A principios de marzo se reúnen los cuatro en casa de Tarek al Moakee y Nabil Allahham, a las afueras de Berlín. La mesa se llena de pastas y café con aroma a cardamomo. Hay tres bicicletas en la entrada y tres en la habitación. “Una para el velódromo, otra para la calle, otra para la competición”, dice Nabil. E incluso una para ir a la estación. Los chicos van vestidos con camisetas del KED-Stevens, el equipo de mayor categoría de Berlín. Tienen buenas noticias: el conjunto quiere contratarles. “No nos pagan”, dice Nazir Jaser, el único que aún vive en un albergue de refugiados, “pero tendremos mejor material y competiremos a nivel internacional”. KED-Stevens significa correr en la Bundesliga, las nueve carreras con mayor nivel de Alemania. En ellas solo podían participar nacionales, pero Frank Röglin y Dieter Stein lograron que la federación alemana cambiara las normas. En la mesa se percibe su ilusión. En breve, los chicos irán a Mallorca de concentración. Stein, el director del equipo, quiere ver si valen para la alta competición. El único sin la camiseta del equipo es Allahham. No irá a Baleares. Tiene que trabajar en la consultora, su pasaporte no está en regla y sabe que no es tan bueno como los demás.
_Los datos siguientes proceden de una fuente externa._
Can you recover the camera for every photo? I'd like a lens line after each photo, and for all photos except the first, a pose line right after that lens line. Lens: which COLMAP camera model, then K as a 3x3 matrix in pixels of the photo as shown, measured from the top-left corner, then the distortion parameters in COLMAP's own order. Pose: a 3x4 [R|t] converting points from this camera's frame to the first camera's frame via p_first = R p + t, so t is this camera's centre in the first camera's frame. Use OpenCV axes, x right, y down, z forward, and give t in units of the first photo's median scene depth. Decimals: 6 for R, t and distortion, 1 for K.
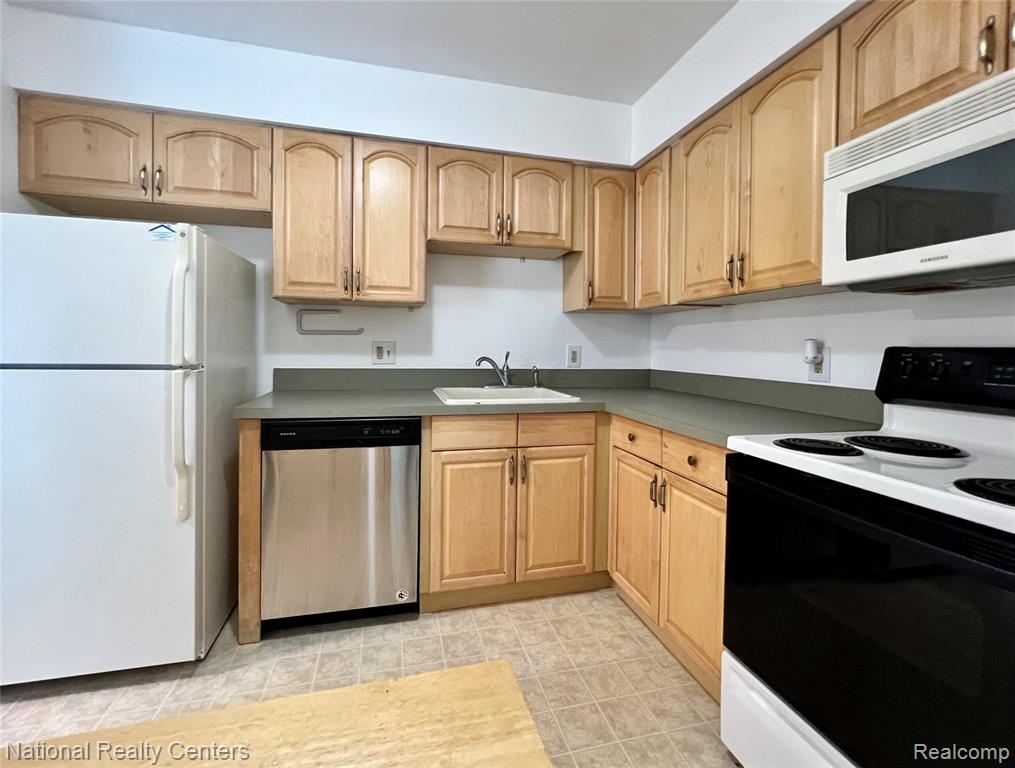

Dos semanas después regresan eufóricos de la concentración en la isla. Stein dice que son sensacionales y está convencido de que este año destacarán en la Bundesliga y podrán aspirar a una categoría más, a un equipo internacional. El 26 de marzo los chicos se estrenan en su primera carrera de la temporada en Wannsee, cerca de Potsdam. La ruta es peligrosa. En las competiciones locales es muy difícil cerrar el circuito al tráfico porque los negocios se quejan de que pierden dinero. En la penúltima vuelta, con los ciclistas ya lanzados, Tarek al Moakee y un compañero de equipo chocan frontalmente contra un coche que se había metido en el circuito. Al Moakee no lo vio. Atravesó la luna trasera y quedó tendido en el suelo con la cabeza y la cara ensangrentadas. Inmóvil. Como su compañero.
La carrera se suspendió. Jaser, que se alternaba en el grupo de escapados y podría haber ganado en el esprint, vio a su amigo en la última vuelta y se paró. Se quedó con él para ayudarle y traducir a los médicos lo poco que, semiconsciente, acertaba a decir.
De camino al hospital queda claro que formar parte de un equipo les ha dado una red de apoyo y una normalidad de la que carecen otros refugiados. Les acompaña gente de la organización. Están los padres del otro accidentado, que acabará en cuidados intensivos. En la clínica, mientras Stein se ocupa de la burocracia, a Al Moakee lo acompañan sus tres amigos sirios. Son un equipo, una familia, cuatro jóvenes más en la planta de observación. Nadie pronuncia la palabra “refugiado” ni pregunta por su pasado. Y ellos charlan, como deportistas, de sus entrenamientos. También del nuevo piso al que se ha mudado Habash. Y de futuro: Allahham ha terminado las prácticas y quiere dedicar las 24 horas a entrenar. A Jaser le gustaría estudiar una formación profesional vinculada al deporte, sin abandonar su sueño de alcanzar la élite. Y Al Moakee aún ha de recuperarse, pero los chicos dicen que es fuerte como un toro. Tiene contusiones por todo el cuerpo, aunque nada roto. Recibirá el alta en dos días y en mayo concluirá su primera carrera internacional de 2017, la Carpathian Couriers Race.